On Tuesday afternoon, the Martha’s Vineyard Regional High School chess team played an exhibition match for the books.
Taking place on the 2:30 pm ferry ride from Woods Hole, the Vineyarders and Falmouth Academy Mariners had nearly 10 games going at once, before continuing play at the Copper Anchor in Vineyard Haven.
The exhibition match had been in the making for months. Back in November, Falmouth Academy coach Doug Jones reached out to MVRHS coach TJ Reap about organizing a match, but the idea of playing on the ferry was still relatively far-fetched. Juggling variables such as transportation, weather, school exams, and general availability, the duo were finally able to iron out specifics in late January. Somehow, four weeks later, the unique proposition became a reality.
Like the rest of his teammates, MVRHS sophomore Finn Robinson got a kick out of the whole thing. “I enjoyed playing on the boat,” he said. “The space and the scenery [were] nice, and it’s a good halfway point between Falmouth and the Island.” Junior Kestutis Biskis added, “It’s always nice to play new people over the board.”
Setting aside, the chess itself was not bad either, considering the players were potentially dealing with sea sickness, and had to put play on pause once the boat disembarked. Robinson stated, “The games were good. Exhibition games are nice to test new tactics in a tournament-like setting, against good players.” Coach Reap added, “Falmouth has a bunch of pretty good kids.

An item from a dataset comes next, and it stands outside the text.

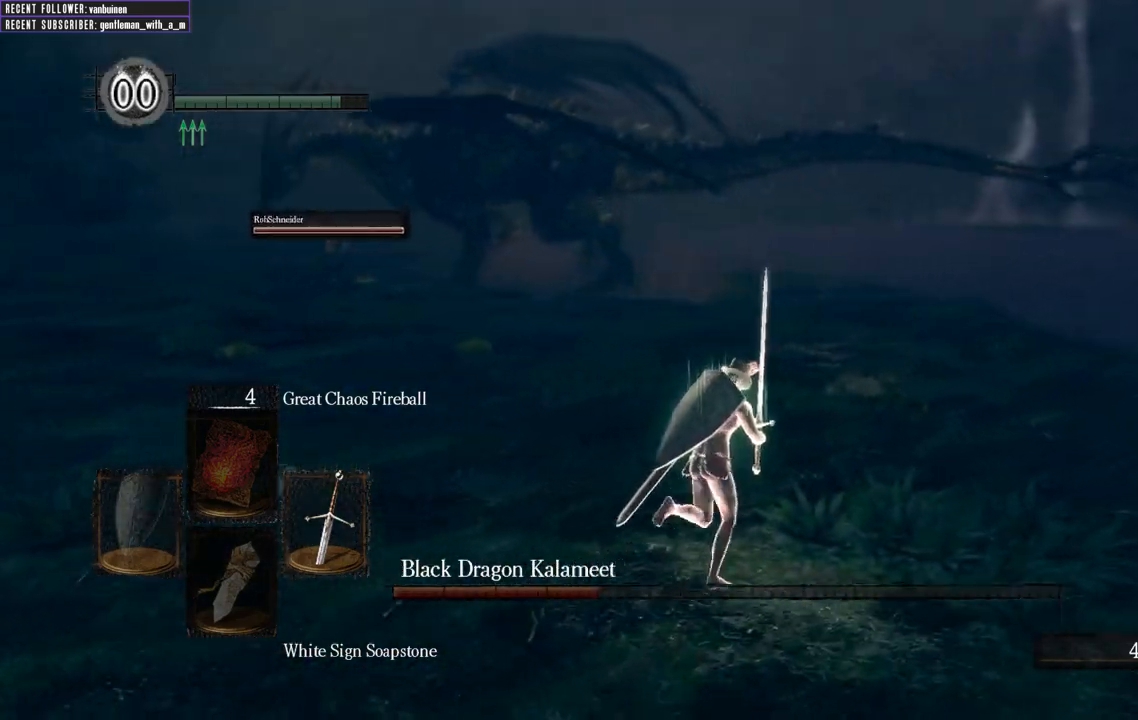
{"buttons": ["B"], "left_stick": "up-right", "right_stick": "center", "events": [[100, "right_stick", "left"], [250, "B", "up"], [250, "right_stick", "center"], [383, "L1", "up"], [400, "B", "down"]]}
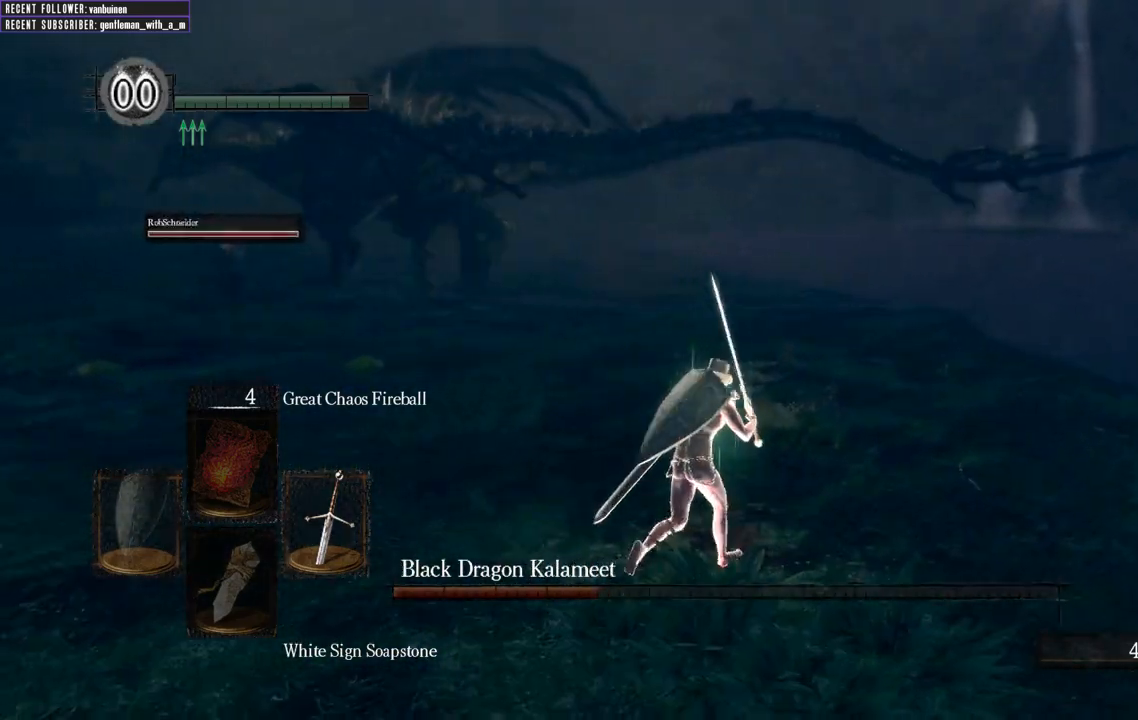
{"buttons": ["B"], "left_stick": "up-right", "right_stick": "center", "events": [[183, "right_stick", "left"], [433, "right_stick", "center"]]}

We would have had all we could handle in a [tournament match].” At the Copper Wok, the Vineyarders had the chance to switch opponents, and even had the opportunity to challenge adult members of the Martha’s Vineyard Chess Club that Reap has organized.
The exhibition match serves as the most recent chapter in the growing story that is youth chess on-Island. Robinson commented, “Chess has been getting popular recently at MVRHS, and it’s cool that people are getting into the game.” This year, school administrators even had to block chess.com from the MVRHS wifi because too many students were playing in class.